Les grands titres relatant les crimes dits passionnels commis dans le contexte d’une relation amoureuse qui apparaissent avec une régularité troublante dans les médias nous laissent souvent perplexes. Comment expliquer qu’un homme apparemment tout à fait normal, fonctionnel et adapté socialement puisse en venir à poser un geste aussi effroyable? L’absence d’explication logique nous porte à croire que l’auteur du meurtre a été victime d’un accès de folie ou a perdu le contrôle suite à de graves fautes commises par la victime. En fait, les meurtres conjugaux rapportés par les médias ne représentent que la toute petite pointe de l’iceberg d’un phénomène beaucoup plus profond et répandu dans notre société et qui donne tout son sens à ces gestes d’une extrême violence.

Car, aucun amoureux ne tue sa femme, comme ça, du jour au lendemain, sous le coup de la colère ou de la folie. Cet amoureux ne perd pas le contrôle. Il le prend.

C’est dans l’intimité des foyers, à l’abri des regards, que se retrouve la partie submergée de l’iceberg, une réalité vécu par un nombre difficilement calculable de femmes qui ne feront jamais la une des journaux mais qui vivent un véritable calvaire quotidien.

Derrière chaque meurtre se cache une histoire d’amour. En effet, sans attachement, sans relation de confiance, aucune emprise psychologique n’est possible. Cette emprise, qui permet à certains partenaires amoureux de s’assurer la totale disponibilité de l’être aimé pour répondre à ses besoins, s’installe peu à peu dans la relation sous forme de manipulation, de contrôle et de dévalorisation. Ces violences, souvent subtiles, visent à déstabiliser et à miner l’autonomie, la confiance en soi et l’estime personnelle de celle qui en est victime. Avec le temps, la violence psychologique établit les bases de la domination et ouvre la porte à des formes de plus en plus intenses d’atteintes (verbales, sociales, financières, sexuelles et physiques) qui permettent à l’agresseur d’obtenir et de maintenir sa domination sur elle. Lorsqu’elle refuse, remet en question ou tente d’échapper à ce contrôle, par exemple en voulant mettre fin à la relation, la violence peut s’intensifier au point de mettre sa vie et celle de ses proches en danger.

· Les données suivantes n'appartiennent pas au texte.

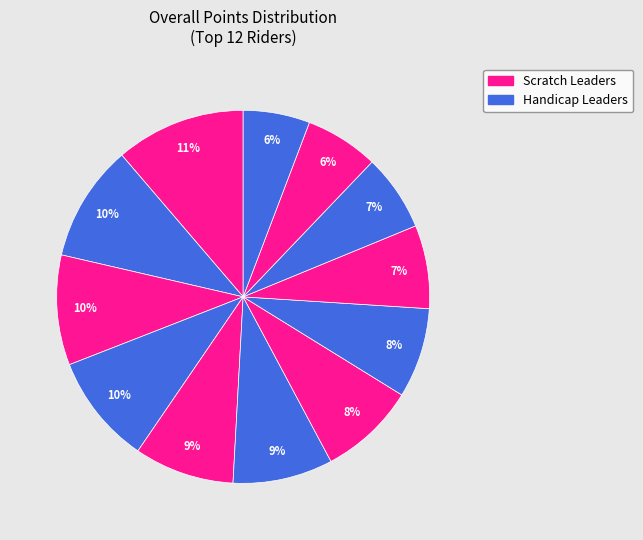

How many segments does this pie chart have?

12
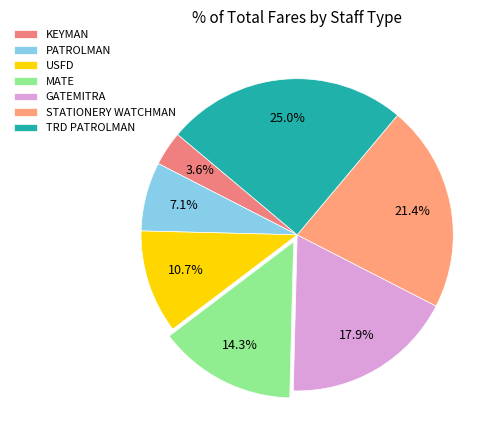

Which slice is the largest?

TRD PATROLMAN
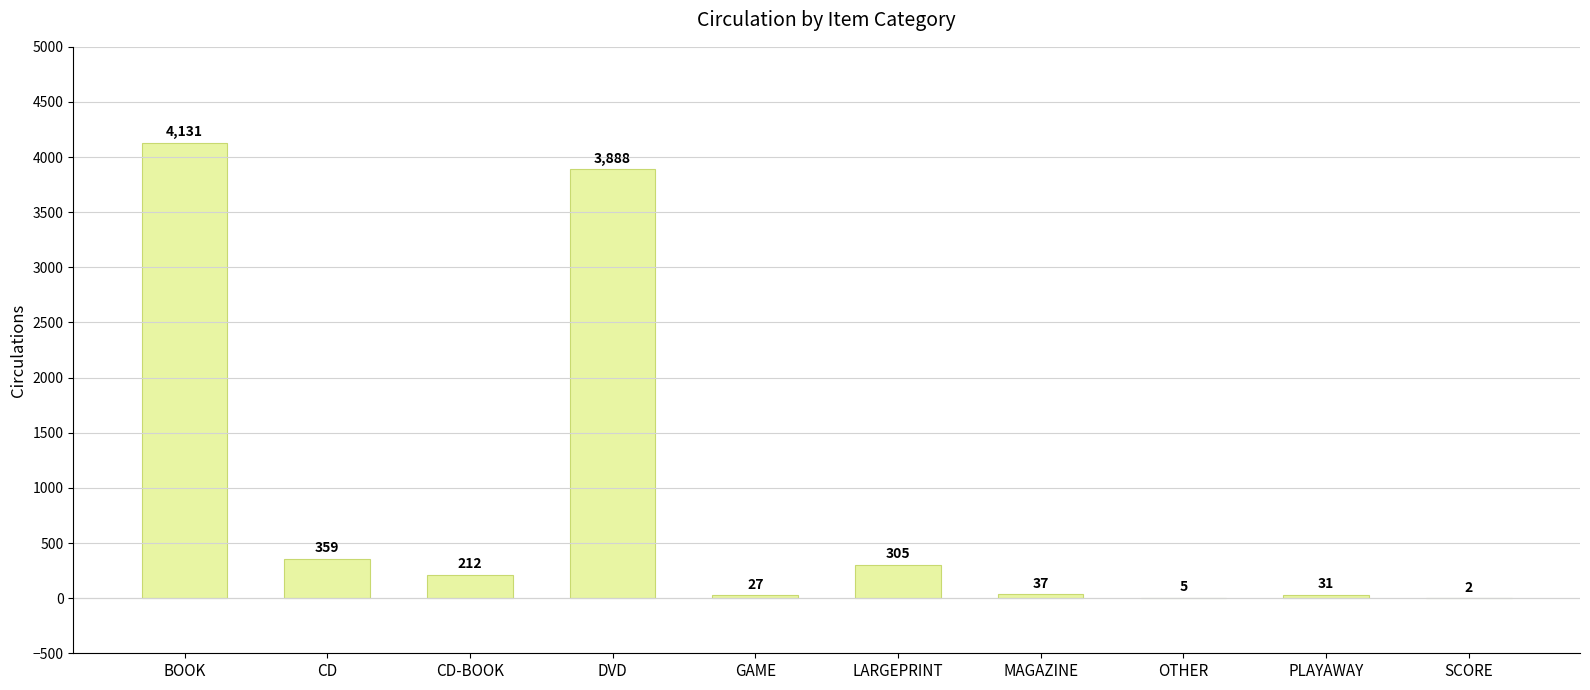

Reading right to left, list all the values displayed in this chart.

2	31	5	37	305	27	3888	212	359	4131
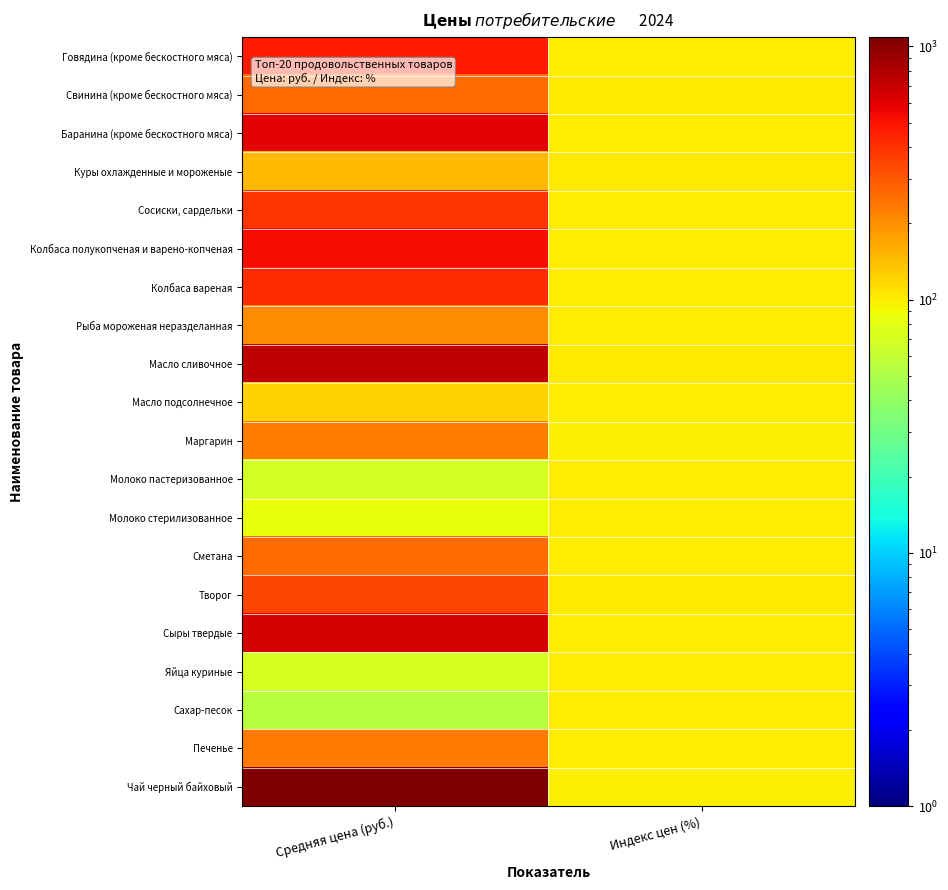

Which series has the largest total across all categories?

Чай черный байховый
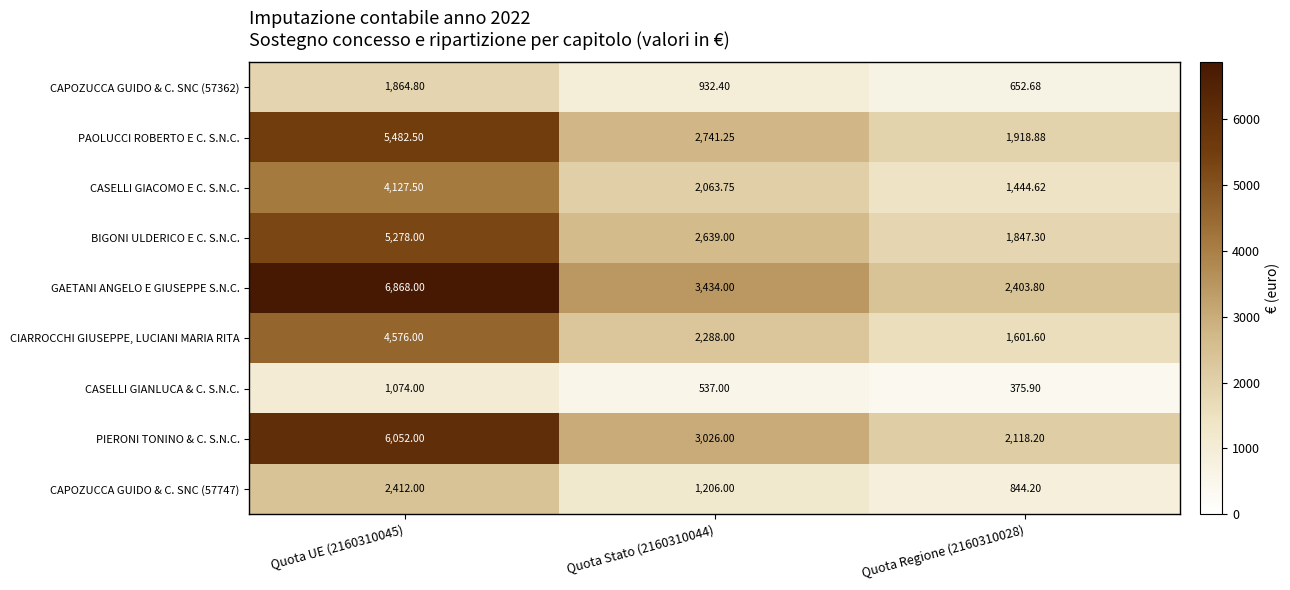

Between Quota Stato (2160310044) and Quota Regione (2160310028), which series saw the biggest shift?

GAETANI ANGELO E GIUSEPPE S.N.C.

Nous vivons encore dans un monde où les violences faites aux femmes sont des manifestations de pouvoir exercées par des hommes qui visent à les soumettre, à les contrôler ou à les utiliser. Si les femmes prennent de plus en plus de place dans la vie sociale et professionnelle, les rapports de domination des hommes envers les femmes continuent de faire des ravages au sein des couples et des familles.

Les inégalités de pouvoir qui existent entre les hommes et les femmes dans la société s’expriment dans la sphère privée, au sein de beaucoup de couples. Ce qui semble être un problème isolé, un conflit conjugal qui a dérapé, est en fait un problème qui découle directement des valeurs culturelles qui banalisent la discrimination et les inégalités entre les hommes et les femmes. En effet, tant que de nombreux hommes croiront qu’il est légitime de s’attendre à ce qu’une femme réponde à tous leurs besoins, attentes et désirs sans avoir à tenir compte des siens, et que beaucoup de femmes continueront de penser que leurs propres désirs et besoins ont moins d’importance que ceux des autres, la violence continuera d’être justifiable à leurs yeux.

En tant que société, tant que nous nions, banalisons, minimisons ou refusons de voir ces inégalités, nous contribuons à mettre la vie des femmes en danger.